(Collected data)
== Segment start ==
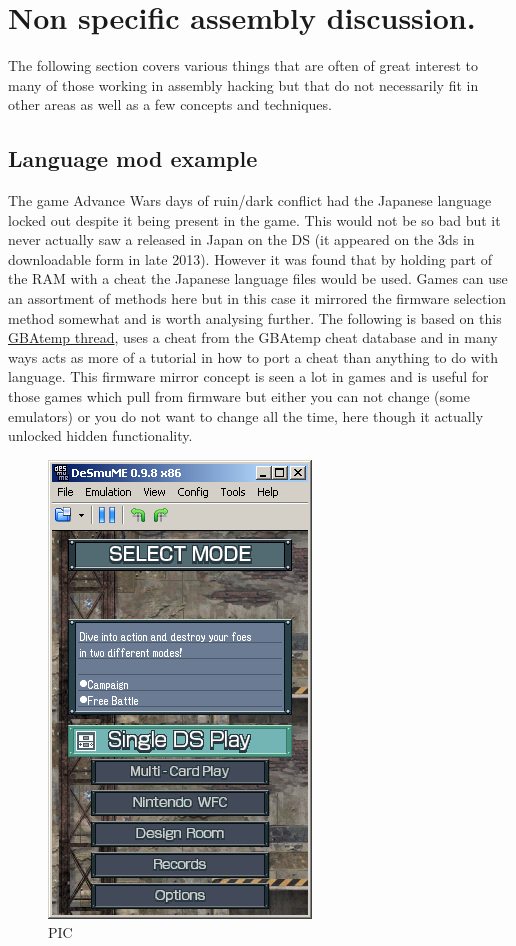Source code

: \documentclass[
]{book}
\begin{document}
\hypertarget{non-specific-assembly-discussion.}{%
\section{Non specific assembly discussion.}\label{non-specific-assembly-discussion.}}

The following section covers various things that are often of great interest to many of those working in assembly hacking but that do not necessarily fit in other areas as well as a few concepts and techniques.

\hypertarget{language-mod-example}{%
\subsection{Language mod example}\label{language-mod-example}}

The game Advance Wars days of ruin/dark conflict had the Japanese language locked out despite it being present in the game. This would not be so bad but it never actually saw a released in Japan on the DS (it appeared on the 3ds in downloadable form in late 2013). However it was found that by holding part of the RAM with a cheat the Japanese language files would be used. Games can use an assortment of methods here but in this case it mirrored the firmware selection method somewhat and is worth analysing further. The following is based on this \href{http://gbatemp.net/topic/254868-advance-wars-days-of-ruindark-conflict-language-mod/}{GBAtemp thread}, uses a cheat from the GBAtemp cheat database and in many ways acts as more of a tutorial in how to port a cheat than anything to do with language. This firmware mirror concept is seen a lot in games and is useful for those games which pull from firmware but either you can not change (some emulators) or you do not want to change all the time, here though it actually unlocked hidden functionality.

\begin{figure}
\centering
\includegraphics{images/216_home_fast6191_romhackingguide_unrenamed_fil___iginal_borders_romhackguideasmlanguagemod_1.png}
\caption{PIC}
\end{figure}
\end{document}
== Segment end ==
**Exercise details**
Pull each line containing "discussion" from the records.

**Expected answer**
\hypertarget{non-specific-assembly-discussion.}{%
\section{Non specific assembly discussion.}\label{non-specific-assembly-discussion.}}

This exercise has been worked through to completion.